It’s true, in the early days some people thought doctors who worked as locum tenens might be snake-oil salesmen. They questioned our ability to get and hold good jobs and refused to introduce us to their sisters. They said, “What? You’re Dr. Terry Cloth and you’re calling about local tennis?!”
Over the past 30 years I have had the great pleasure of watching the evolution of this unique way to do the work we love. It has become what many of you will agree is the purest form of practice available to physicians today.
Here’s a quick look at how it happened: Shortly after I completed med school in 1976, I joined a group called the Health Systems Research Institute, a non-profit formed by the University of Utah, the Intermountain Regional Medical Program, and the Robert Wood Johnson Foundation. Our goal was to develop innovative solutions to rural healthcare challenges. I lead a team that managed 22 clinics and five hospitals in nine western states and had the privilege of serving as team leader for Yellowstone National Park Medical Services.

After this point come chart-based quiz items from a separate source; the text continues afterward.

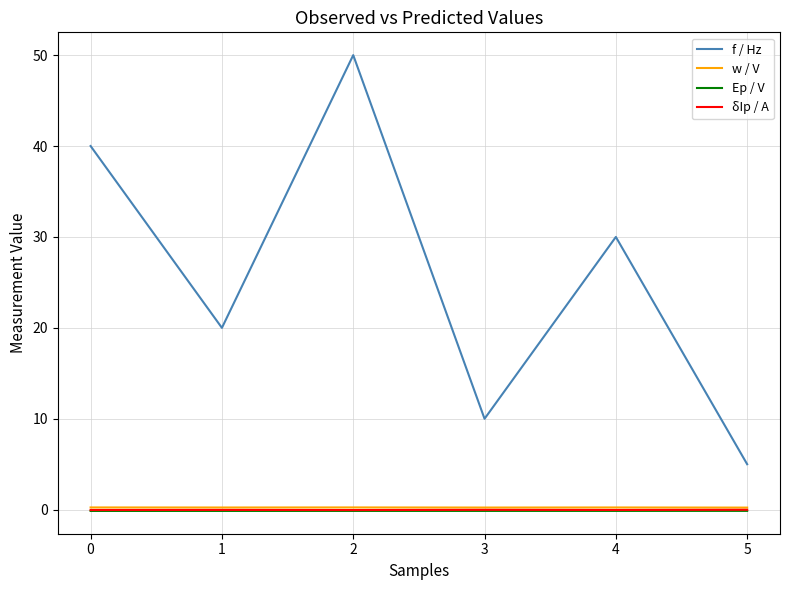

Is it true that f / Hz equals 2.4 at 3?

False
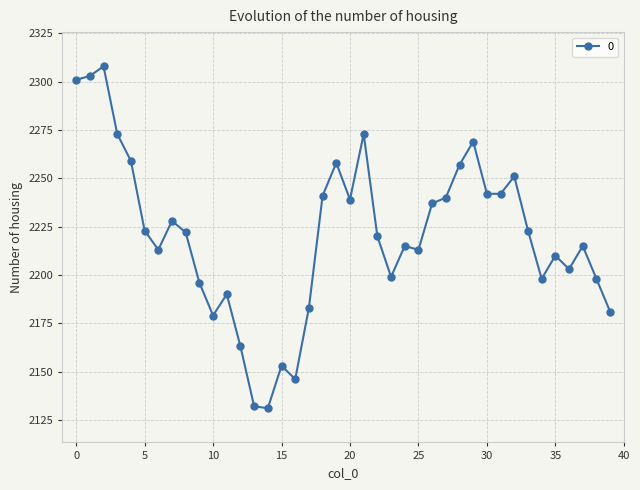

True or false: the data has more than 1 interior local peaks.

True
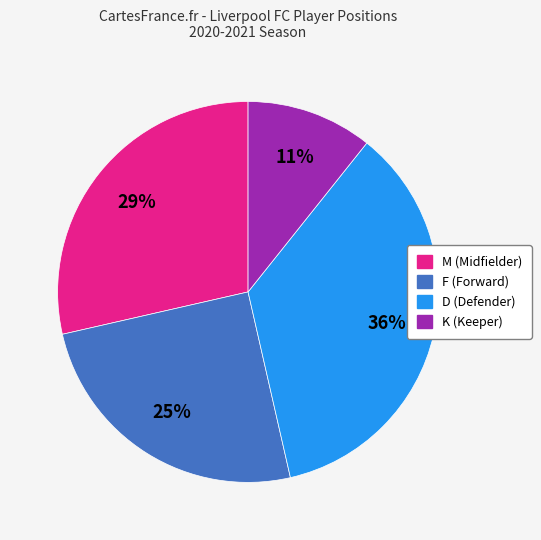

Rank the categories by value from lowest to highest.

K, F, M, D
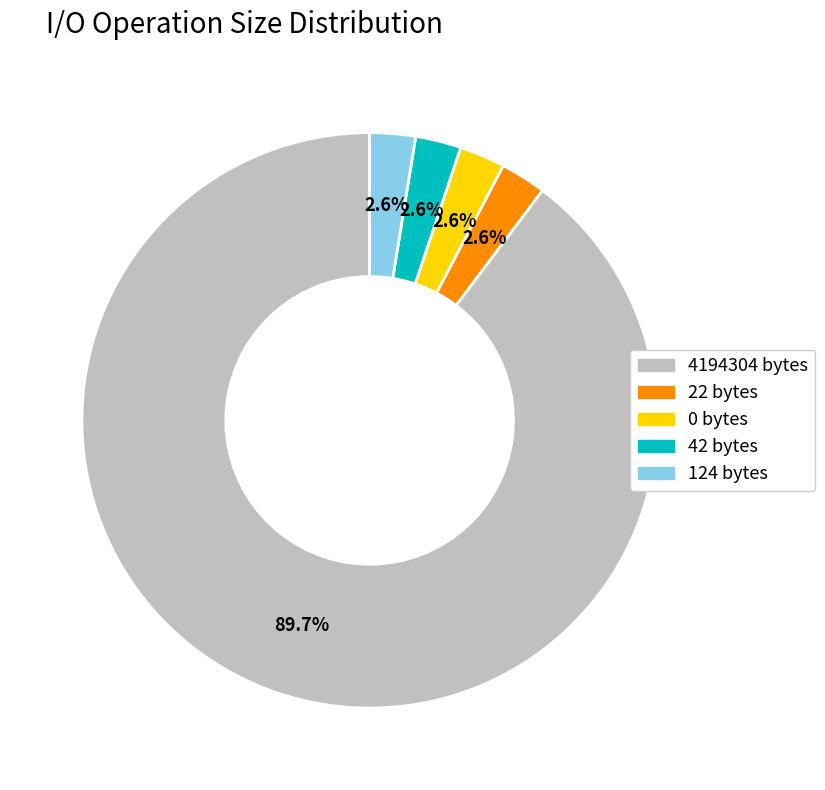

Does 4194304 account for over 50% of the chart?

Yes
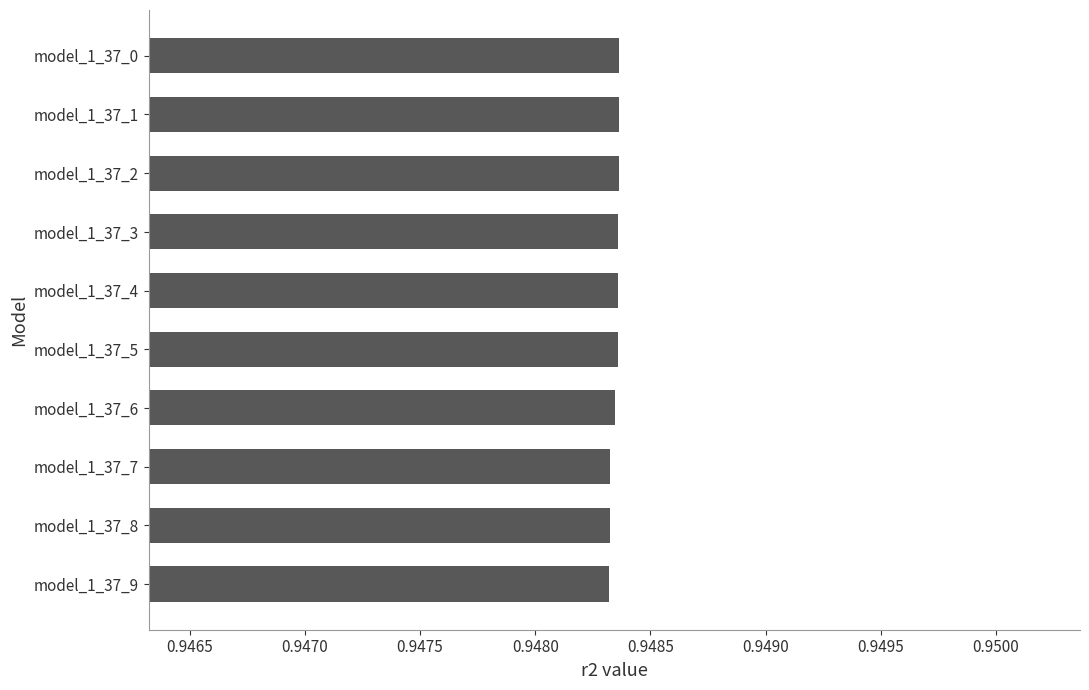

What is the sum of all values?

9.5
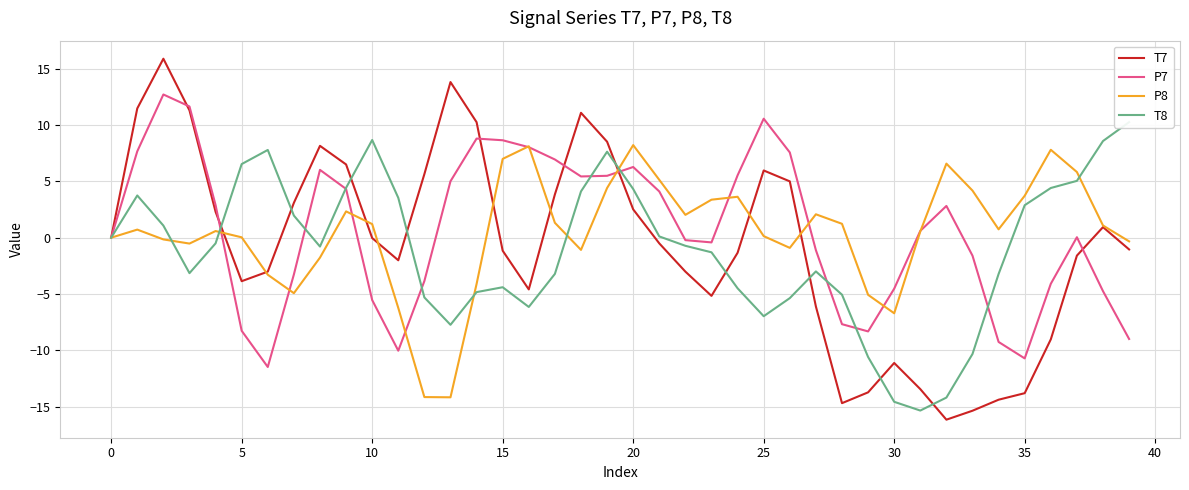

Is it true that T7 equals -0.0 at 10?

True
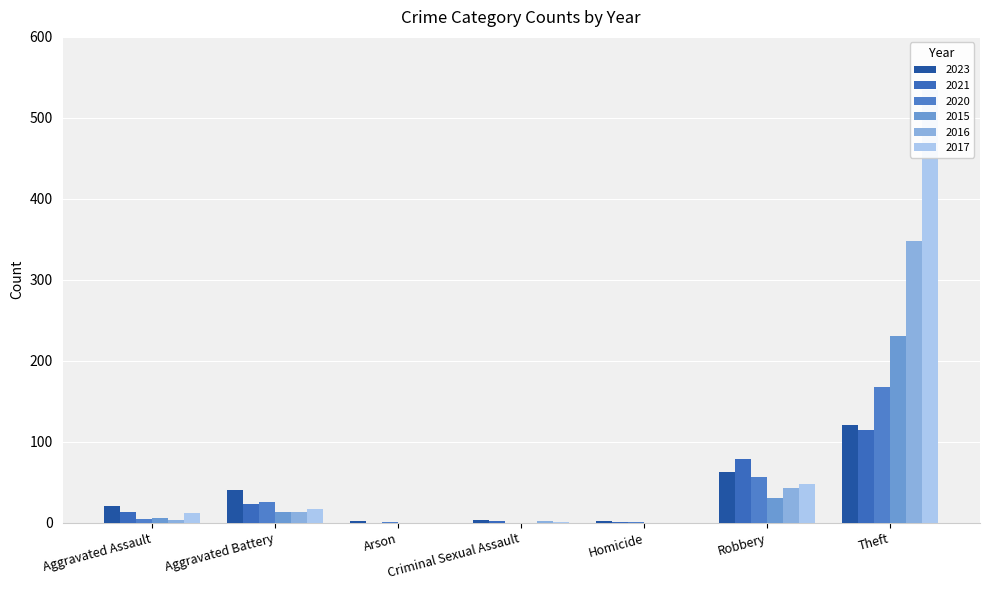

What is the difference between the second highest and minimum values in the 2020 series?

56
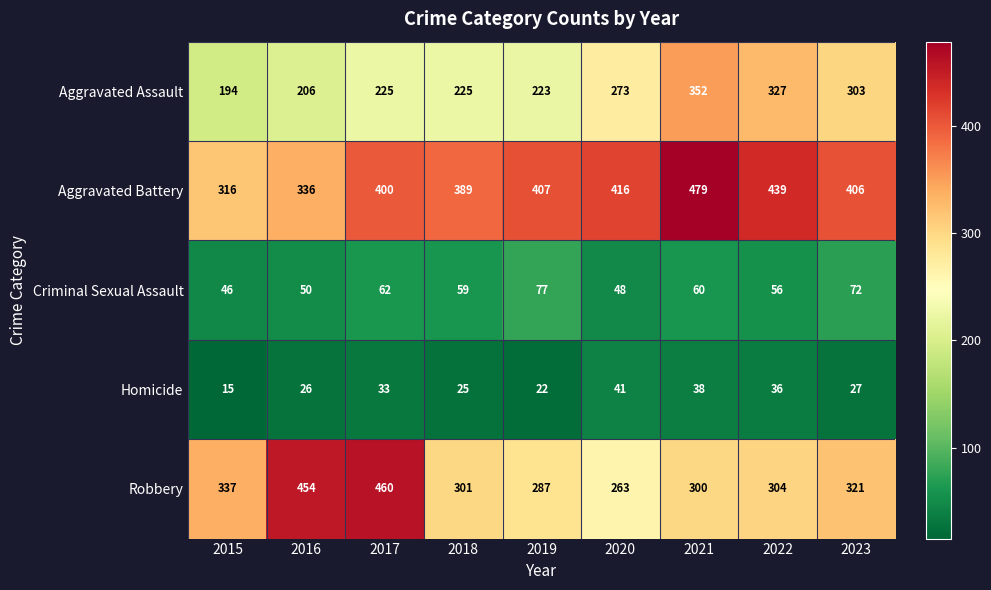

What is the difference between the Robbery values at 2018 and 2022?

3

Yeah, it sounds great, but back then—as now—keeping physicians in these rural practices was really difficult. And the ones we did recruit were at risk of quick burnout because they were on call almost all the time and never felt they could get away from their practices. We realized that we needed a “circuit rider” to provide coverage and give these docs a break with the peace of mind that their patients would be well cared for and their practices managed responsibly. Why not? Episcopalian priests had been doing it for centuries. We realized we were on to something, and went on to establish the first commercial locum tenens company in 1979.
The changes in US demographics, in generational attitudes toward work and careers, in technology, in healthcare worker supply and demand have made the landscape for locum tenens even more inviting and important. The wave has moved well beyond primary care, and physicians in just about every medical specialty are in demand for temporary assignments. International opportunities are opening up in every country with a comparable medical education system. And the work ranges from weekend call to a year or longer, with every option in between. The stigma is gone, replaced by respect from colleagues, appreciation for the much-needed help, and maybe a little envy for the freedom and flexibility locum tenens affords.
On the brink? Take the plunge. You will emerge from your experience with a better understanding of your strengths and priorities, a clear view of your value, and a stronger ability to negotiate for what really matters in the subsequent stages of your career.